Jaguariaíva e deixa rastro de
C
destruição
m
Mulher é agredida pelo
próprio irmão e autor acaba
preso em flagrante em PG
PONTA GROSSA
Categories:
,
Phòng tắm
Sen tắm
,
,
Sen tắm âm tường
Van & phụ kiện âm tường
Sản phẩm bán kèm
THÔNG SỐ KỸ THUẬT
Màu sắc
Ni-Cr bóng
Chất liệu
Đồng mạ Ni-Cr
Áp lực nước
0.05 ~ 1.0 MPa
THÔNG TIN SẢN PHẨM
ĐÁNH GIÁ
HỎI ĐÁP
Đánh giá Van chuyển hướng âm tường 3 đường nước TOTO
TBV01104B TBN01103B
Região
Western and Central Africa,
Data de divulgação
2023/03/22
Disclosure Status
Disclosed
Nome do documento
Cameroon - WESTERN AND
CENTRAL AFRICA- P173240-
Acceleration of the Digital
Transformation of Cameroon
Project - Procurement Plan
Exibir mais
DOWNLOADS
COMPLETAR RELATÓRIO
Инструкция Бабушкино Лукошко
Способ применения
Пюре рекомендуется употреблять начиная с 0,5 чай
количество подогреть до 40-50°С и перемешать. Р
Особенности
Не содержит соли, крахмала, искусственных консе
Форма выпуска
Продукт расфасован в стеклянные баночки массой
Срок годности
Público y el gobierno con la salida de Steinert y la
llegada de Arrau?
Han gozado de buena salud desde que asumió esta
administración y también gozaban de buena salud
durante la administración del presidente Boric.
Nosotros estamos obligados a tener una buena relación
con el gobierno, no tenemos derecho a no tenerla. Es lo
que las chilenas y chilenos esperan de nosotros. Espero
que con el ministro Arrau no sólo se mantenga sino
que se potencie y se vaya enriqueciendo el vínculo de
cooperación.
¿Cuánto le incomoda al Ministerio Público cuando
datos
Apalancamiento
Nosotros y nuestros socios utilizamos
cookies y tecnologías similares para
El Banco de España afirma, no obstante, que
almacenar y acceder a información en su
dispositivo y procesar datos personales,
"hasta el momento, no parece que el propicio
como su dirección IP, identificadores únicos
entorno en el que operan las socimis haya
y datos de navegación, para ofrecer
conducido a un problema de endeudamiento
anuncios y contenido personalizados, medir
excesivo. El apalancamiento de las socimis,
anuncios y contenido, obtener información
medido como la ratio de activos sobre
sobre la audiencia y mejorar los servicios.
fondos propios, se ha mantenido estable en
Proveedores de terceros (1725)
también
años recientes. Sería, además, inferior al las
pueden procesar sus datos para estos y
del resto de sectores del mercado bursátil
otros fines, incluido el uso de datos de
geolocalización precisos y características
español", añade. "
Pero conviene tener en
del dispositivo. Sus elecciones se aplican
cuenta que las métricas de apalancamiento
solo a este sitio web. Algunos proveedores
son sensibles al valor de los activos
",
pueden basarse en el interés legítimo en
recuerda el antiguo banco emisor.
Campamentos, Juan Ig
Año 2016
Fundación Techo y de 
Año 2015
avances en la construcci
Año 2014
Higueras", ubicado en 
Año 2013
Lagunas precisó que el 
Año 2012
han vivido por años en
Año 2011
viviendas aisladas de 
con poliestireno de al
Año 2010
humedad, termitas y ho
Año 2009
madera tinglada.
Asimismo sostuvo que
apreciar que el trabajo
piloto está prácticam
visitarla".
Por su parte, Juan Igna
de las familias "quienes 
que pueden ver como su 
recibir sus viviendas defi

- - - - -

§ **Task goal**
Quote the listing above, but only from the line that shows "avances en la construcci" through the line that shows "apreciar que el trabajo".

§ **Your response**
avances en la construcci
Año 2014
Higueras", ubicado en 
Año 2013
Lagunas precisó que el 
Año 2012
han vivido por años en
Año 2011
viviendas aisladas de 
con poliestireno de al
Año 2010
humedad, termitas y ho
Año 2009
madera tinglada.
Asimismo sostuvo que
apreciar que el trabajo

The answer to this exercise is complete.